- INPUT MATERIAL:
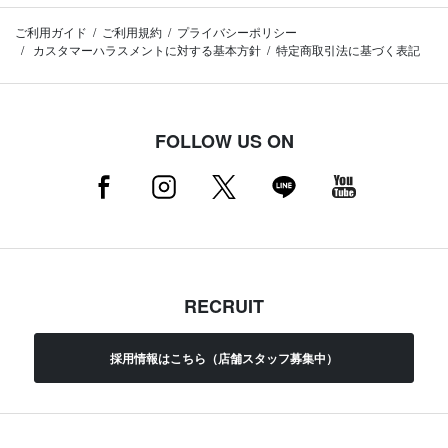
ご利用ガイド
ご利用規約
プライバシーポリシー
カスタマーハラスメントに対する基本方針
特定商取引法に基づく表記
FOLLOW US ON
RECRUIT
採用情報はこちら（店舗スタッフ募集中）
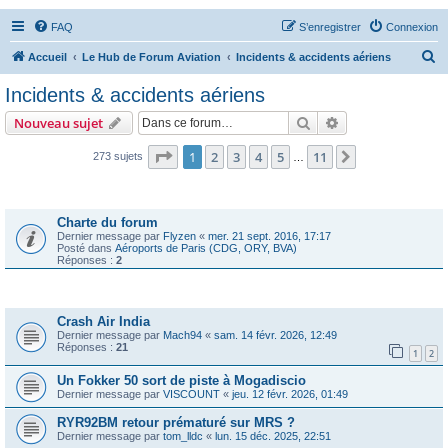
FAQ
S’enregistrer
Connexion
R
Accueil
Le Hub de Forum Aviation
Incidents & accidents aériens
e
Incidents & accidents aériens
c
Rechercher
Recherche avanc
Nouveau sujet
h
e
Page
1
sur
11
1
2
3
4
5
11
Suivante
273 sujets
…
r
Annonces
c
Charte du forum
h
Dernier message par
Flyzen
«
mer. 21 sept. 2016, 17:17
Posté dans
Aéroports de Paris (CDG, ORY, BVA)
e
Réponses :
2
r
Sujets
Crash Air India
Dernier message par
Mach94
«
sam. 14 févr. 2026, 12:49
Réponses :
21
1
2
Un Fokker 50 sort de piste à Mogadiscio
Dernier message par
VISCOUNT
«
jeu. 12 févr. 2026, 01:49
RYR92BM retour prématuré sur MRS ?
Dernier message par
tom_lldc
«
lun. 15 déc. 2025, 22:51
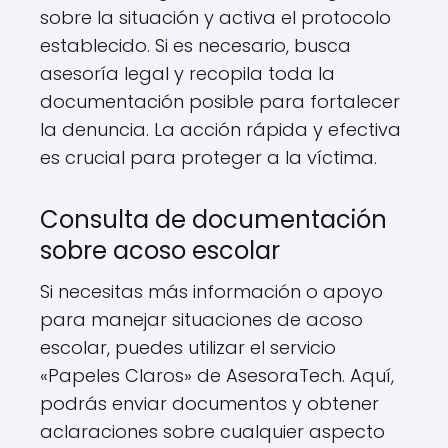
sobre la situación y activa el protocolo
establecido. Si es necesario, busca
asesoría legal y recopila toda la
documentación posible para fortalecer
la denuncia. La acción rápida y efectiva
es crucial para proteger a la víctima.
Consulta de documentación
sobre acoso escolar
Si necesitas más información o apoyo
para manejar situaciones de acoso
escolar, puedes utilizar el servicio
«Papeles Claros» de AsesoraTech. Aquí,
podrás enviar documentos y obtener
aclaraciones sobre cualquier aspecto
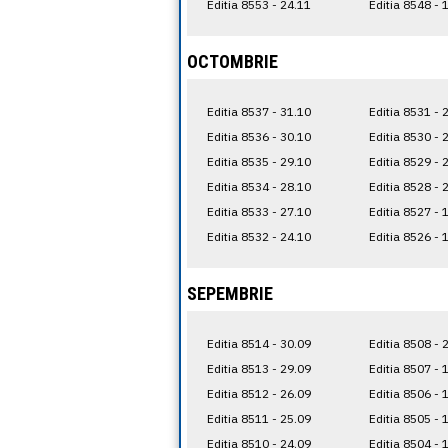
Editia 8553 - 24.11
Editia 8548 - 
OCTOMBRIE
Editia 8537 - 31.10
Editia 8531 - 
Editia 8536 - 30.10
Editia 8530 - 
Editia 8535 - 29.10
Editia 8529 - 
Editia 8534 - 28.10
Editia 8528 - 
Editia 8533 - 27.10
Editia 8527 - 
Editia 8532 - 24.10
Editia 8526 - 
SEPEMBRIE
Editia 8514 - 30.09
Editia 8508 - 
Editia 8513 - 29.09
Editia 8507 - 
Editia 8512 - 26.09
Editia 8506 - 
Editia 8511 - 25.09
Editia 8505 - 
Editia 8510 - 24.09
Editia 8504 - 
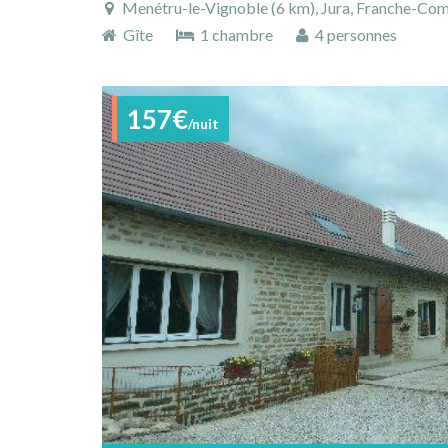
Menétru-le-Vignoble (6 km), Jura, Franche-Comté, 
Gîte
1 chambre
4 personnes
157€
/nuit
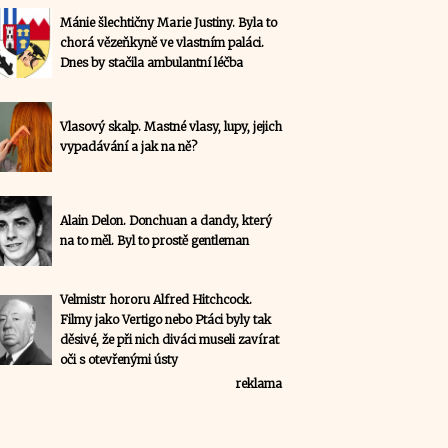
Mánie šlechtičny Marie Justiny. Byla to
chorá vězeňkyně ve vlastním paláci.
Dnes by stačila ambulantní léčba
Vlasový skalp. Mastné vlasy, lupy, jejich
vypadávání a jak na ně?
Alain Delon. Donchuan a dandy, který
na to měl. Byl to prostě gentleman
Velmistr hororu Alfred Hitchcock.
Filmy jako Vertigo nebo Ptáci byly tak
děsivé, že při nich diváci museli zavírat
oči s otevřenými ústy
reklama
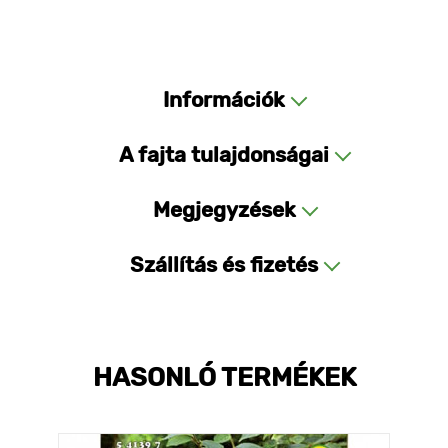
Információk
A fajta tulajdonságai
Megjegyzések
Szállítás és fizetés
HASONLÓ TERMÉKEK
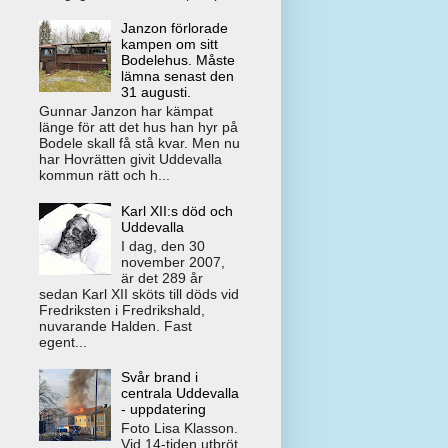
Janzon förlorade
kampen om sitt
Bodelehus. Måste
lämna senast den
31 augusti.
Gunnar Janzon har kämpat
länge för att det hus han hyr på
Bodele skall få stå kvar. Men nu
har Hovrätten givit Uddevalla
kommun rätt och h...
Karl XII:s död och
Uddevalla
I dag, den 30
november 2007,
är det 289 år
sedan Karl XII sköts till döds vid
Fredriksten i Fredrikshald,
nuvarande Halden. Fast
egent...
Svår brand i
centrala Uddevalla
- uppdatering
Foto Lisa Klasson.
Vid 14-tiden utbröt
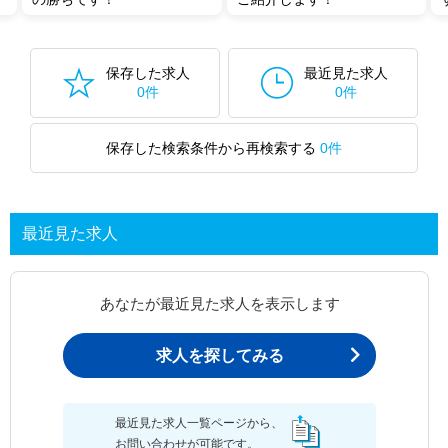
保存した求人
最近見た求人
0件
0件
保存した検索条件から再検索する
0件
最近見た求人
あなたが最近見た求人を表示します
求人を探してみる
最近見た求人一覧ページから、
お問い合わせが可能です。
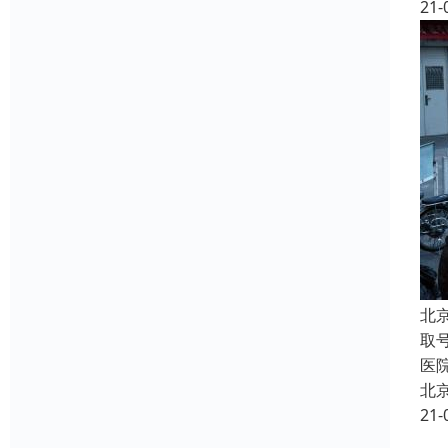
21-
北
取
医
北
21-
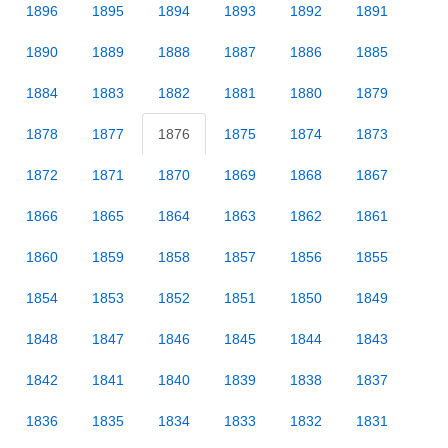
1896
1895
1894
1893
1892
1891
1890
1889
1888
1887
1886
1885
1884
1883
1882
1881
1880
1879
1878
1877
1876
1875
1874
1873
1872
1871
1870
1869
1868
1867
1866
1865
1864
1863
1862
1861
1860
1859
1858
1857
1856
1855
1854
1853
1852
1851
1850
1849
1848
1847
1846
1845
1844
1843
1842
1841
1840
1839
1838
1837
1836
1835
1834
1833
1832
1831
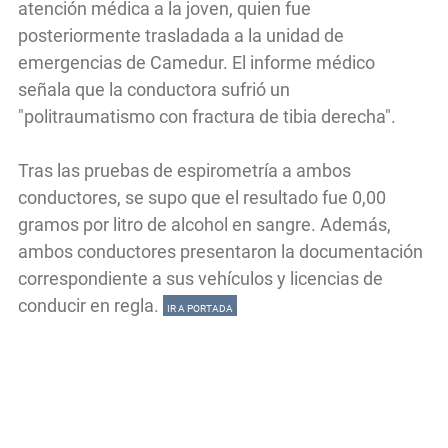
atención médica a la joven, quien fue
posteriormente trasladada a la unidad de
emergencias de Camedur. El informe médico
señala que la conductora sufrió un
"politraumatismo con fractura de tibia derecha".
Tras las pruebas de espirometría a ambos
conductores, se supo que el resultado fue 0,00
gramos por litro de alcohol en sangre. Además,
ambos conductores presentaron la documentación
correspondiente a sus vehículos y licencias de
conducir en regla.
IR A PORTADA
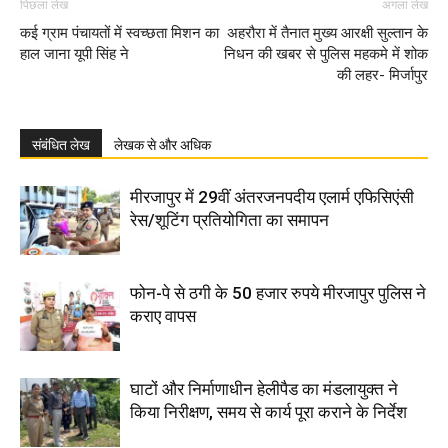
पिछला लेख
अगला लेख
कई ग्राम पंचायतों में स्वच्छता मिशन का
अहरौरा में तैनात मुख्य आरक्षी सुल्तान के
हाल जाना यूपी सिंह ने
निधन की खबर से पुलिस महकमे में शोक
की लहर- मिर्जापुर
संबंधित लेख
लेखक से और अधिक
मीरजापुर में 29वीं अंतरजनपदीय एलार्म एफिसिएंसी
रेस/शूटिंग प्रतियोगिता का समापन
फोन-पे से ठगी के 50 हजार रुपये मीरजापुर पुलिस ने
कराए वापस
घाटों और निर्माणाधीन हेलीपैड का मंडलायुक्त ने
किया निरीक्षण, समय से कार्य पूरा कराने के निर्देश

- WORK INSTRUCTIONS: Return, from the entries, each line that holds "acoso".

- SOLUTION FOR THIS PROBLEM:
sobre acoso escolar
para manejar situaciones de acoso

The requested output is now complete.